[Start of Attachment]

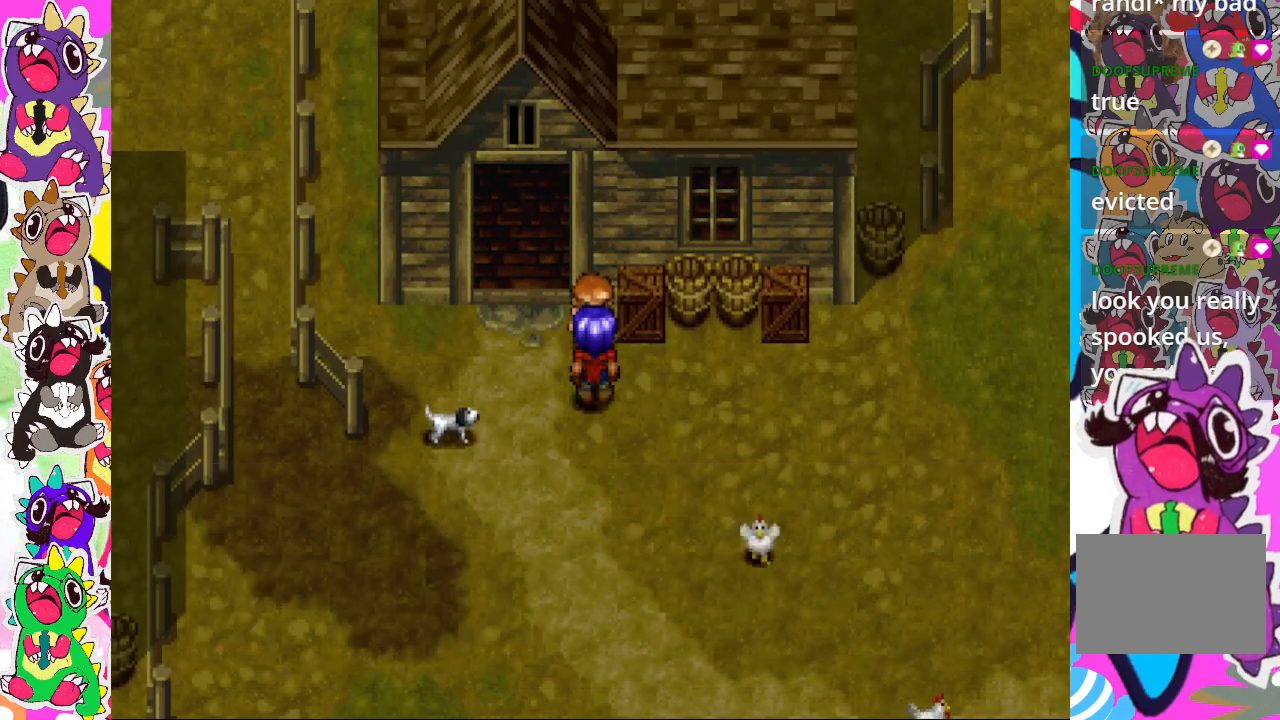
{"buttons": [], "left_stick": "up", "right_stick": "center", "events": [[100, "left_stick", "left"], [383, "left_stick", "up"]]}
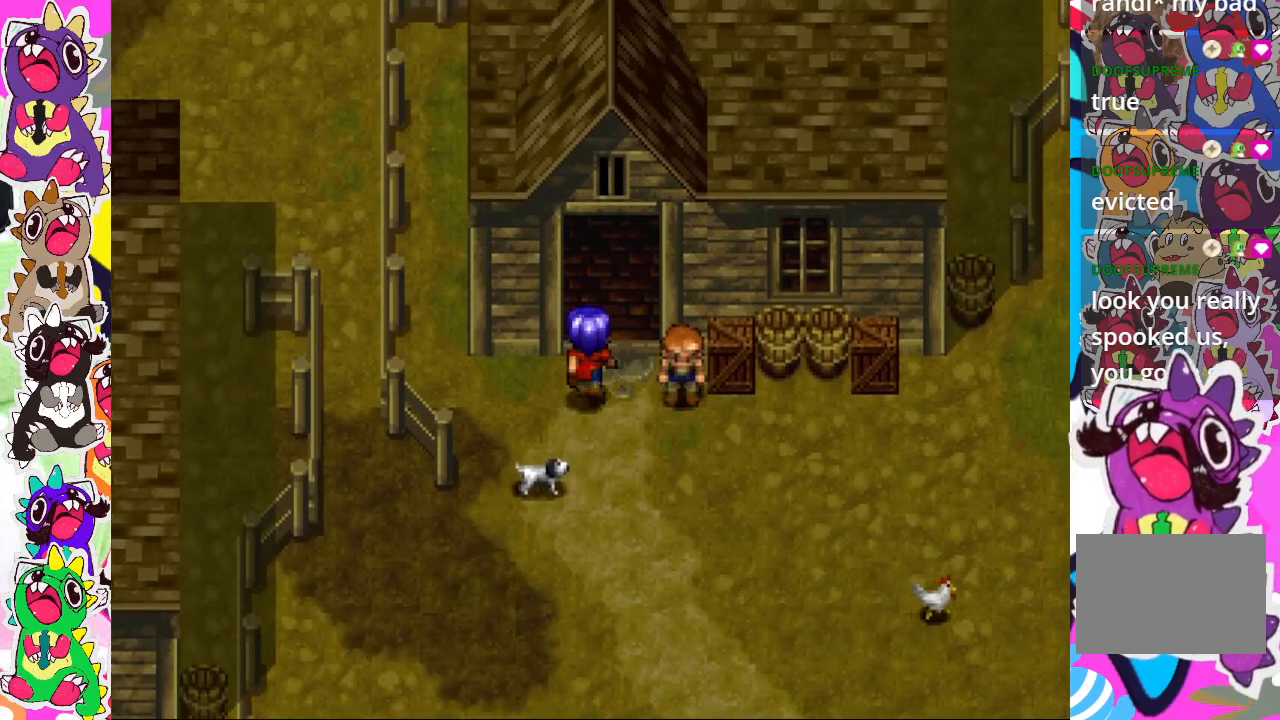
{"buttons": [], "left_stick": "up", "right_stick": "center", "events": []}
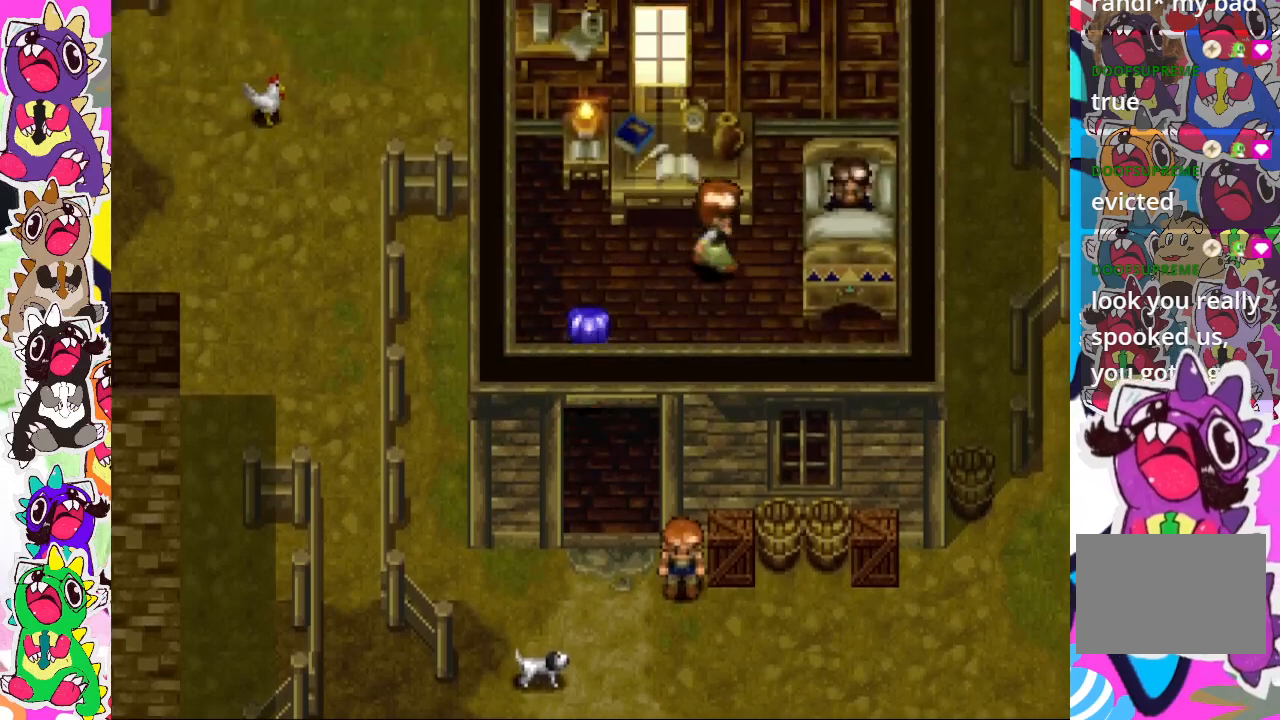
{"buttons": [], "left_stick": "right", "right_stick": "center", "events": [[233, "left_stick", "up-right"], [367, "left_stick", "right"]]}
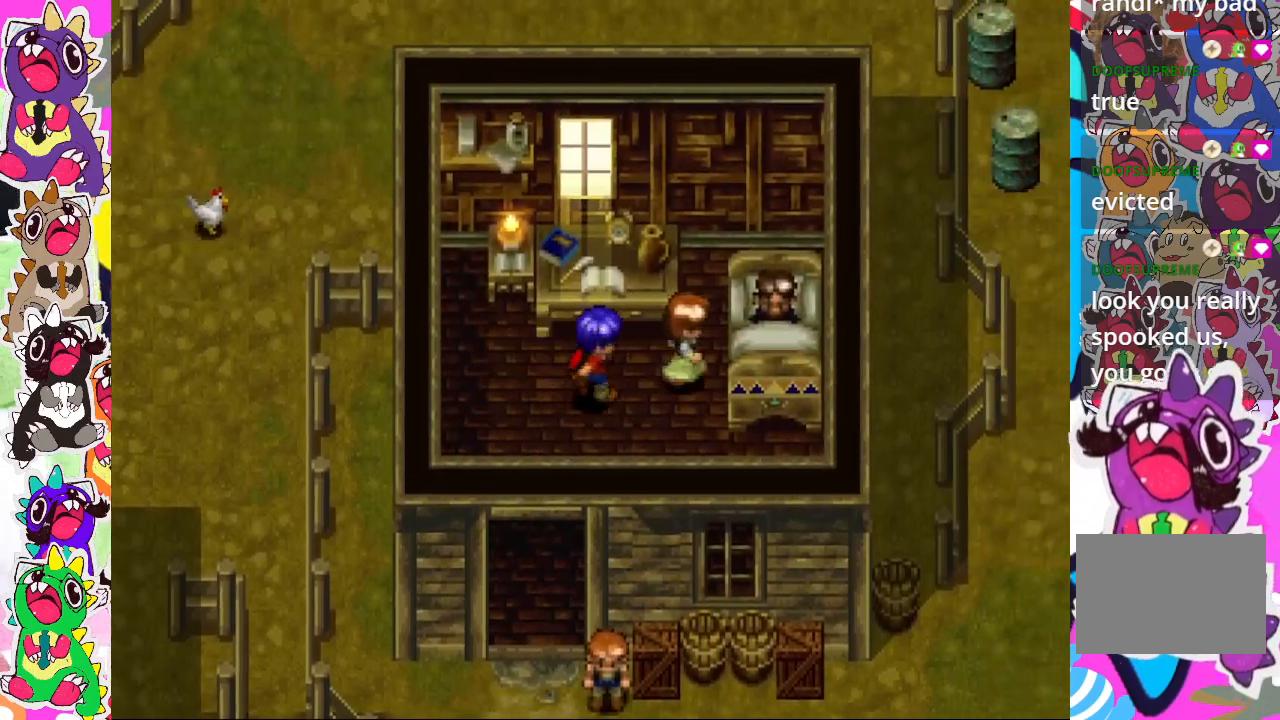
{"buttons": [], "left_stick": "center", "right_stick": "center", "events": [[167, "CROSS", "down"], [300, "CROSS", "up"], [367, "left_stick", "center"]]}
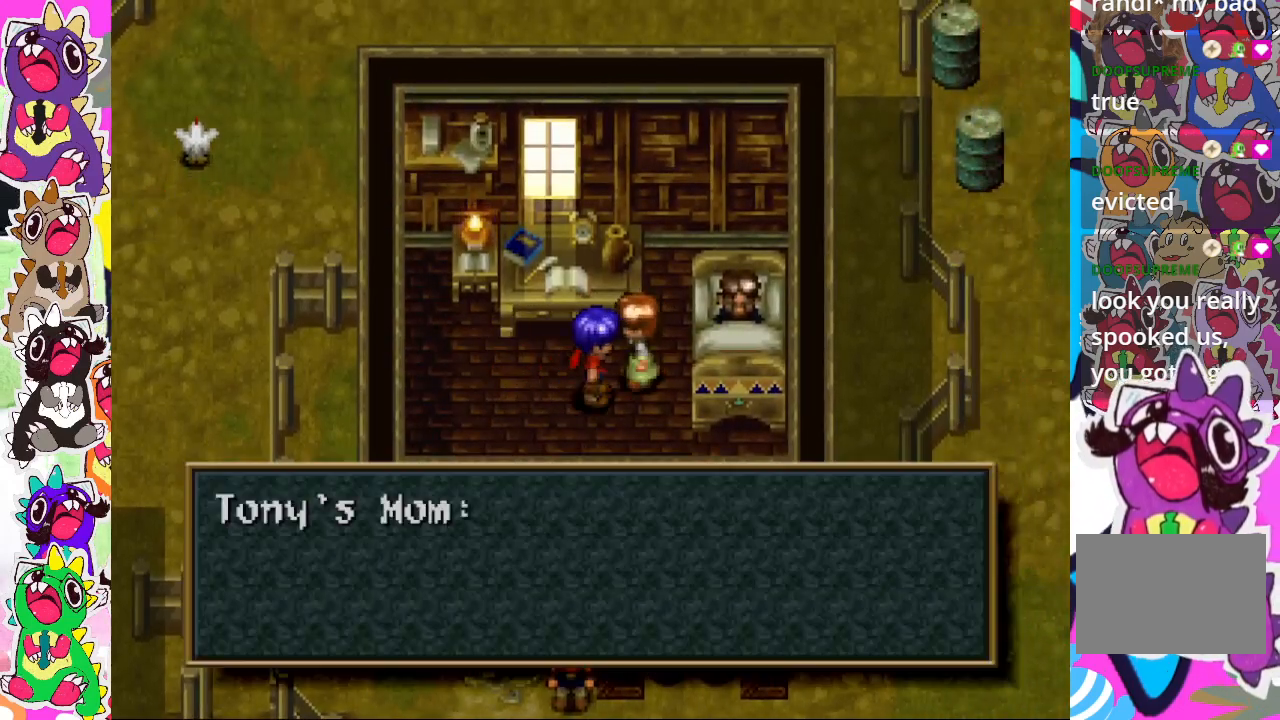
{"buttons": [], "left_stick": "center", "right_stick": "center", "events": []}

[End of Attachment]

- Your task
Produce a verbatim transcription of every line in the listing, images omitted.

- Your solution
{"buttons": [], "left_stick": "up", "right_stick": "center", "events": [[100, "left_stick", "left"], [383, "left_stick", "up"]]}
{"buttons": [], "left_stick": "up", "right_stick": "center", "events": []}
{"buttons": [], "left_stick": "right", "right_stick": "center", "events": [[233, "left_stick", "up-right"], [367, "left_stick", "right"]]}
{"buttons": [], "left_stick": "center", "right_stick": "center", "events": [[167, "CROSS", "down"], [300, "CROSS", "up"], [367, "left_stick", "center"]]}
{"buttons": [], "left_stick": "center", "right_stick": "center", "events": []}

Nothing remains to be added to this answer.